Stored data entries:

-- -- --

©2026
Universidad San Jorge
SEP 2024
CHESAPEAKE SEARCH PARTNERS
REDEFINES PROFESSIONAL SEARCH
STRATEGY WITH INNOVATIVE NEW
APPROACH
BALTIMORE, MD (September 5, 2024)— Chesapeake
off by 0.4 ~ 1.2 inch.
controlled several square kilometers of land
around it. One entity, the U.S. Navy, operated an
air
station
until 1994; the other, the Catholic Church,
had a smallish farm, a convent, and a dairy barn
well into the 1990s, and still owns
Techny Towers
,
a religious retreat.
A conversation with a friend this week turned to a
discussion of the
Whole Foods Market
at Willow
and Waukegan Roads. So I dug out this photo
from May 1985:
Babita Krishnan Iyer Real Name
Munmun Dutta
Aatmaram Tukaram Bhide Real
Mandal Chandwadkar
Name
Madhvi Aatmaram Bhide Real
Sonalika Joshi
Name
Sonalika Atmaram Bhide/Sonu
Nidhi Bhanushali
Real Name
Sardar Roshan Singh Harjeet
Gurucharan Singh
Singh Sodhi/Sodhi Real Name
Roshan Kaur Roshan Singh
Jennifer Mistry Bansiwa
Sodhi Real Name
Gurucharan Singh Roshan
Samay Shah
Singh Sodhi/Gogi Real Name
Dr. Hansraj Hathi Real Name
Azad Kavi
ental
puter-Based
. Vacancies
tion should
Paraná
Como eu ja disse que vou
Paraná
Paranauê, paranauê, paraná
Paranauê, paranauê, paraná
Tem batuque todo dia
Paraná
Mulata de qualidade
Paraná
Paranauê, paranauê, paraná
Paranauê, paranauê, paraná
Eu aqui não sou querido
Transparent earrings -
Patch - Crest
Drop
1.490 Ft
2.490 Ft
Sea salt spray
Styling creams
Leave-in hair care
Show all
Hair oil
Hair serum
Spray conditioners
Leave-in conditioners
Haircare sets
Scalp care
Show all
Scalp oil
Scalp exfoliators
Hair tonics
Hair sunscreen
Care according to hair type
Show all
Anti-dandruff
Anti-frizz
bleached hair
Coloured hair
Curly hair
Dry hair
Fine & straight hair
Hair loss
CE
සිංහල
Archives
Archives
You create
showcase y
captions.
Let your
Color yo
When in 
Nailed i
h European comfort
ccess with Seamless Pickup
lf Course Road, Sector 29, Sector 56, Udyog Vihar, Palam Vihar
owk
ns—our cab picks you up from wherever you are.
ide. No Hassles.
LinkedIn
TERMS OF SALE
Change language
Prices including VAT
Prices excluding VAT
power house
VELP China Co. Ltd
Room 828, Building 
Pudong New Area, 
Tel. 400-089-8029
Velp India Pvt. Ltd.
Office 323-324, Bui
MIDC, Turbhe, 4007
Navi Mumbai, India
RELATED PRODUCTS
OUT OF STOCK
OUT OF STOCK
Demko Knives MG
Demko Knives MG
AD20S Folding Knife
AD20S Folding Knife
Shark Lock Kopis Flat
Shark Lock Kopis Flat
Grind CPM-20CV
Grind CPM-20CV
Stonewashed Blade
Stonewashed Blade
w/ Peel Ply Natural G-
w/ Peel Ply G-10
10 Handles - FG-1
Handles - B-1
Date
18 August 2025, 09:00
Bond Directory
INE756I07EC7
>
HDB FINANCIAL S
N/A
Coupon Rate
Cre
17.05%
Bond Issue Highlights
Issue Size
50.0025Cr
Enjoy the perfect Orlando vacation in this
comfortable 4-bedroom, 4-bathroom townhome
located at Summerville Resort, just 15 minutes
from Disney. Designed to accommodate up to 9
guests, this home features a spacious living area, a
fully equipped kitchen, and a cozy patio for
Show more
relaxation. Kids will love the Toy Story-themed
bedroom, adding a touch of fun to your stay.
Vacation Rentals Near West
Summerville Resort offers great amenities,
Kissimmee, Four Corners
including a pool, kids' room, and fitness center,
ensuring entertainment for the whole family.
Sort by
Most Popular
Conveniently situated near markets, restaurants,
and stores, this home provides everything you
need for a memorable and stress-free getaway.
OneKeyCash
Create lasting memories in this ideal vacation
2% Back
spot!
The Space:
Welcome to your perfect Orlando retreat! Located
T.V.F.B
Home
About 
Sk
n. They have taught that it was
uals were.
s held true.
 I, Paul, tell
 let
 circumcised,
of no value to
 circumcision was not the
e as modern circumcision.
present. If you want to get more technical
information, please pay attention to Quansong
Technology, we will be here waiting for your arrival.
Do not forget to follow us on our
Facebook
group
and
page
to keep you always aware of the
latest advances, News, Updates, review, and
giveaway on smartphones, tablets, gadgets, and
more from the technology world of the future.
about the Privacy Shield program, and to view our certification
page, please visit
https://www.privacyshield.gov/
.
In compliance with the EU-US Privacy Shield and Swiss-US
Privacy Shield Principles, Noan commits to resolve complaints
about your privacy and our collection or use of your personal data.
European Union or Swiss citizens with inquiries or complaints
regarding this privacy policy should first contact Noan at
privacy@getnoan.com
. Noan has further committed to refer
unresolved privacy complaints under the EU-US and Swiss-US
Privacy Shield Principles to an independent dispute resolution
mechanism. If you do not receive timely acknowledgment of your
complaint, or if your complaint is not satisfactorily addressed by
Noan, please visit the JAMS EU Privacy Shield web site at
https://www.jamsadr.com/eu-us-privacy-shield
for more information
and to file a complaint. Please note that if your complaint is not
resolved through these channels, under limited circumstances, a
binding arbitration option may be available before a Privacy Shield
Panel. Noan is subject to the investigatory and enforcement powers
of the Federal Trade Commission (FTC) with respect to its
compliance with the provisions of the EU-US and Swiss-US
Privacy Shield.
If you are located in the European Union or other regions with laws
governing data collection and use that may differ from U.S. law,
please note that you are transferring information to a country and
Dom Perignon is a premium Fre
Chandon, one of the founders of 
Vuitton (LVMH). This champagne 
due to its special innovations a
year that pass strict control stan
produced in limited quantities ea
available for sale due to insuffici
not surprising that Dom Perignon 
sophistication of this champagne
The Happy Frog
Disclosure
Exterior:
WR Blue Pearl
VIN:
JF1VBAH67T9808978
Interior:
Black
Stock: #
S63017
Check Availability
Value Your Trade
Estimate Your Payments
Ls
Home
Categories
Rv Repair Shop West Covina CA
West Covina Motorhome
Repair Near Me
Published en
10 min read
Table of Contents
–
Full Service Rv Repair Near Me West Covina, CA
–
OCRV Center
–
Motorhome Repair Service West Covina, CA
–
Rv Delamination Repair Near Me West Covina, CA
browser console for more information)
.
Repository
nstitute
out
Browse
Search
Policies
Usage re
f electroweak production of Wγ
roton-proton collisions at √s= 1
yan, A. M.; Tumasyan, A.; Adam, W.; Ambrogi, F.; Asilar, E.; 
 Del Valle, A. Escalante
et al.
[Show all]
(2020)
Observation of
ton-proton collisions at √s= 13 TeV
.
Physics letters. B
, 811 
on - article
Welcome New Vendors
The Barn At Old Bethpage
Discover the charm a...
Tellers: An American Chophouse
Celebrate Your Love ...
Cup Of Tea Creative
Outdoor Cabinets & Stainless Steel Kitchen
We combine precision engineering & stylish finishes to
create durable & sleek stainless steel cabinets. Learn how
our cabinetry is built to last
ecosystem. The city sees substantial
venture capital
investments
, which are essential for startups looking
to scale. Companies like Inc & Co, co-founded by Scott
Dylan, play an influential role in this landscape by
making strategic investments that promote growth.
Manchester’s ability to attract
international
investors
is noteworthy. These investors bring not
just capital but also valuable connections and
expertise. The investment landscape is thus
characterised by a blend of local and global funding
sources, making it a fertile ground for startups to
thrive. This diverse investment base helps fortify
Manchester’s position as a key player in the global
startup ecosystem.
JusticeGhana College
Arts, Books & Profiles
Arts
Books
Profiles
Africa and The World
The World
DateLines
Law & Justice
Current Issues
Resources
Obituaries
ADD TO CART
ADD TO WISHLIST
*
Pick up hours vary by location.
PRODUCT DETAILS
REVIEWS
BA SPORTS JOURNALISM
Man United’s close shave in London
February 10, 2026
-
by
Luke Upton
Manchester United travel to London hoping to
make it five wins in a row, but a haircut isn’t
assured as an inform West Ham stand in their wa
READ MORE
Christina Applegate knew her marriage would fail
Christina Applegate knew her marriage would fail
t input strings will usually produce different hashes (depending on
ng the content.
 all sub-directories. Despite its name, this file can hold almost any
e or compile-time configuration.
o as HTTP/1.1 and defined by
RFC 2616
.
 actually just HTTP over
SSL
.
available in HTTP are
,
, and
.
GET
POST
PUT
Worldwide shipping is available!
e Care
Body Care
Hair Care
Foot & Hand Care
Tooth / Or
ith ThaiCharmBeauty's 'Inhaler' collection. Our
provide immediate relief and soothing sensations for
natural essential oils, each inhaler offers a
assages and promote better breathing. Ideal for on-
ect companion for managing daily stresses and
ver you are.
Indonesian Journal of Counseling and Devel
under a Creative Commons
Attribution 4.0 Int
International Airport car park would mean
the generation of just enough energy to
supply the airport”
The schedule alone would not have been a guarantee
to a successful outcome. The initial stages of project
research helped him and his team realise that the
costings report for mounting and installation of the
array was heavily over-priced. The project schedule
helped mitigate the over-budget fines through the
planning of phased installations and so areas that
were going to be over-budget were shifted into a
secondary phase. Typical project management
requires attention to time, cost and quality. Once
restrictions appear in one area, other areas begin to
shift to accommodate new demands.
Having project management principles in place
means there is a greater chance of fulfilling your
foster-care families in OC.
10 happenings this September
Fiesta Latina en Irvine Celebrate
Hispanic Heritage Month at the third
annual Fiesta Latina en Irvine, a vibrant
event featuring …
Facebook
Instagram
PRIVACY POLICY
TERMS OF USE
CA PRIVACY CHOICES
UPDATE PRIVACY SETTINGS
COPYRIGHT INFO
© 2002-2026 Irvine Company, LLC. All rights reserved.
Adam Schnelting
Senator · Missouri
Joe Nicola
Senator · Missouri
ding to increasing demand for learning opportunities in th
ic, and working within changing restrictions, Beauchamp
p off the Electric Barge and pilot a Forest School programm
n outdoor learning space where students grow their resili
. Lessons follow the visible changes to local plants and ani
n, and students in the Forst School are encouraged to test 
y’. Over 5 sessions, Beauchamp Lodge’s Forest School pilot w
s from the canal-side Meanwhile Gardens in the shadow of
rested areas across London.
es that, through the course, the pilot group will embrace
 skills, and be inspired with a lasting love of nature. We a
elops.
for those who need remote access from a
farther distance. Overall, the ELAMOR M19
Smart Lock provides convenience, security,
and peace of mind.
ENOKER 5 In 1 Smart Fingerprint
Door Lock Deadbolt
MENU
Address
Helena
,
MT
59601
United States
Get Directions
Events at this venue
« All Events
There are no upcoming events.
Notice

-- -- --

Problem to work on: Print the lines exactly as they appear, starting from the very first line and stopping after the line that contains "until 1994; the".

Task output:
©2026
Universidad San Jorge
SEP 2024
CHESAPEAKE SEARCH PARTNERS
REDEFINES PROFESSIONAL SEARCH
STRATEGY WITH INNOVATIVE NEW
APPROACH
BALTIMORE, MD (September 5, 2024)— Chesapeake
off by 0.4 ~ 1.2 inch.
controlled several square kilometers of land
around it. One entity, the U.S. Navy, operated an
air
station
until 1994; the other, the Catholic Church,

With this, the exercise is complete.